When I was younger, teaching was something that I kept in my back pocket for many years. I would reach down to touch it occasionally and reassure myself that it was still there, that it was something I could do if all else failed, a safety net, but I’m not sure that I was ever excited about the prospect of stepping into a classroom. And when I eventually applied, like so many floundering graduates, and started an English Secondary PGCE, it was out of desperation rather than any real calling.
Treat a man as he is and he will remain as he is. Treat a man as he can be and he will become as he can and should be.Goethe
My inspiration was Robin Williams in Dead Poet’s Society, adored and revered by his students, which is an egotistical entry point into the profession and inevitably led to disappointment. The restrictions and bureaucracy also left me cold, tired, despondent and begging to return to my uncertain world of writing, working easier jobs and enjoying life, so it was unsurprising that I didn’t end up teaching after my training.
But I learnt so much from the experience, about teaching and myself, and teaching has always played a huge part in my life, as an editor working with writers, as a volunteer in the community and as a daughter, sister, aunt, godmother and friend. I love the glow of understanding dawning on the face of the newly enlightened and the sense of empowerment that comes with knowledge. I just needed to grow more, learn more, live more and understand so much more before I could make a genuine contribution and find a unique space into which I could fit, teaching something that I believe in.

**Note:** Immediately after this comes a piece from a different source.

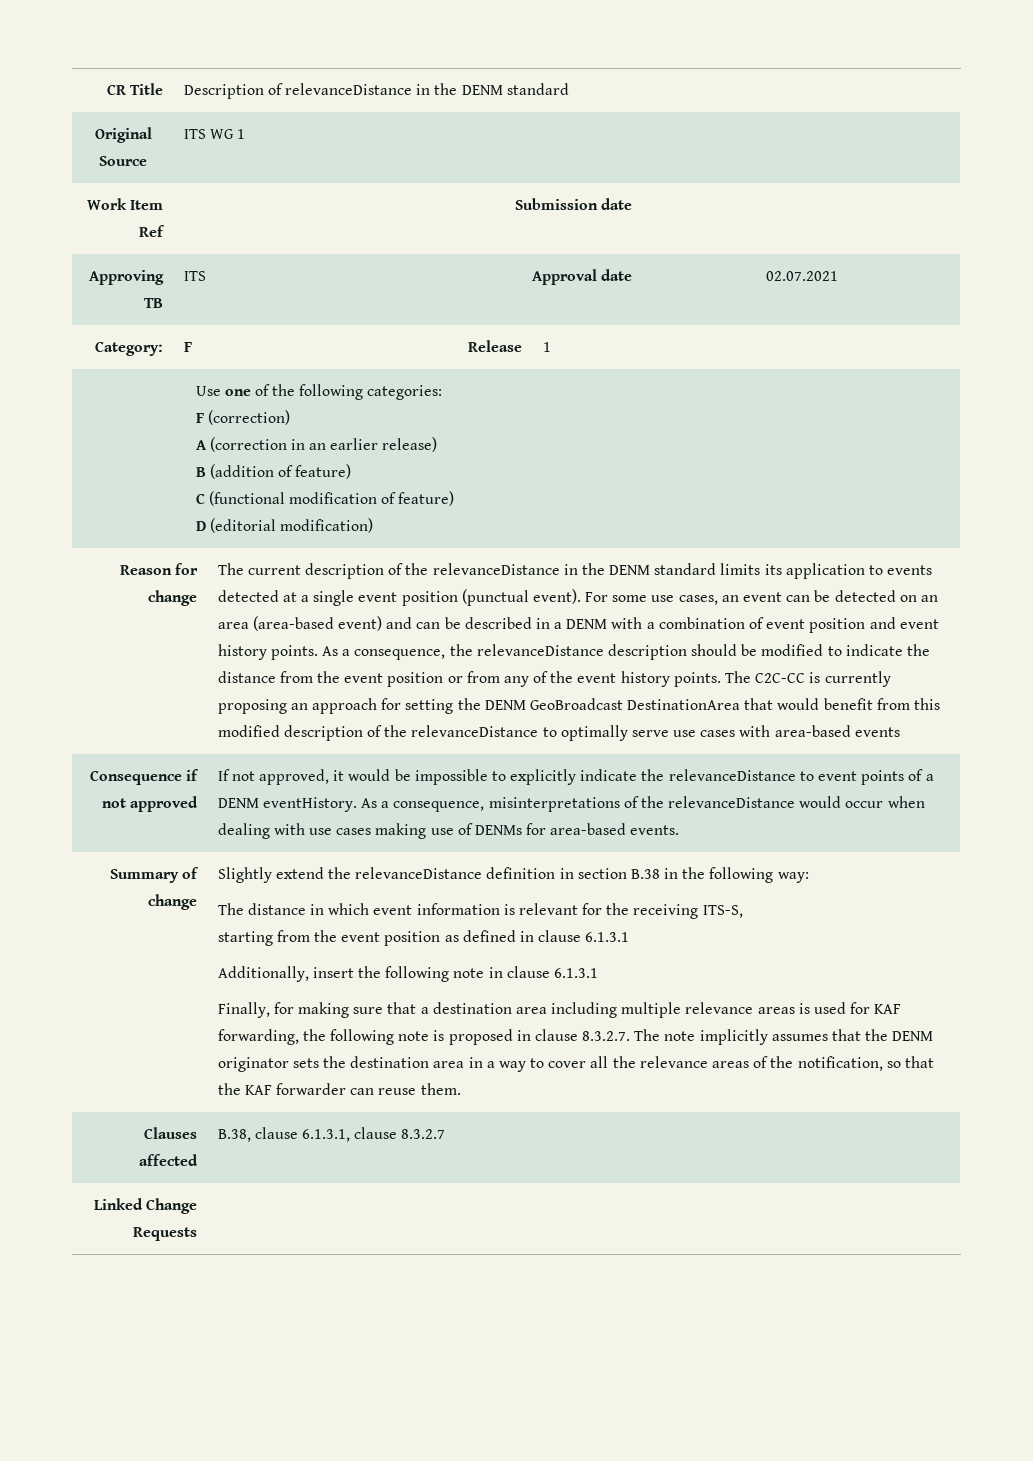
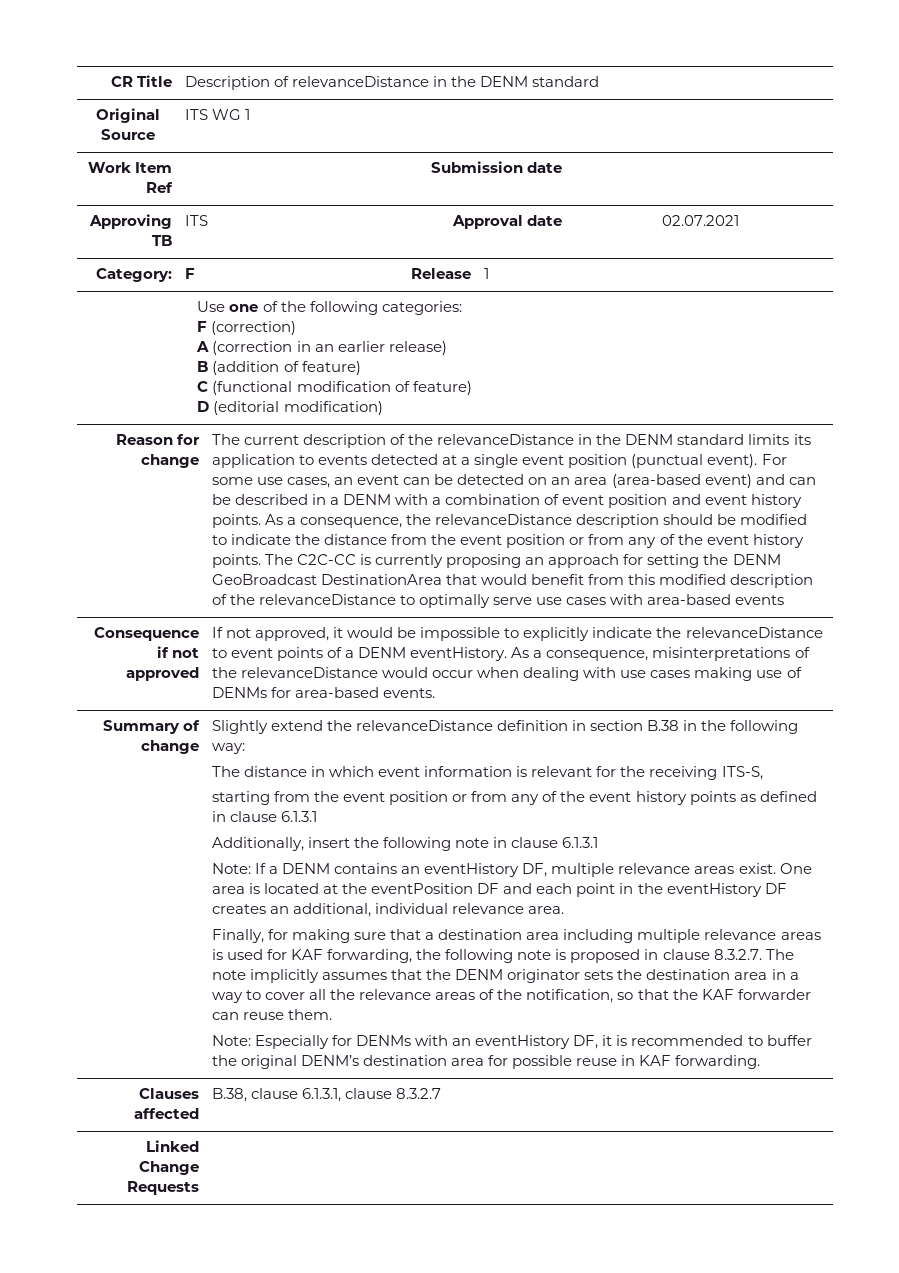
(441, 938) none -> [452,791,736,805] or from any of the event history points
(598, 973) none -> [211,863,812,877] [211,883,787,897] [211,903,565,917] // Note: If a DENM contains an eventHistory DF, multiple relevance areas exist. One area is located at the eventPosition DF and each point in the eventHistory DF creates an additional, individual relevance area.
(461, 1089) none -> [211,1035,812,1049] [211,1055,761,1069] // Note: Especially for DENMs with an eventHistory DF, it is recommended to buffer the original DENM’s destination area for possible reuse in KAF forwarding.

After fifteen years of working as a writer, editor and ghost writer, developing my skills and understanding the powerful processes of writing, the call to teach came again. This time, there was no desperation or ego. I simply wanted to share what I had discovered with people who want to learn and grow. I wanted to help students to write about their lives, to write creatively from life experience, to understand the power of honesty and sharing stories, and to find peace and healing in the process. And now, nothing makes me happier.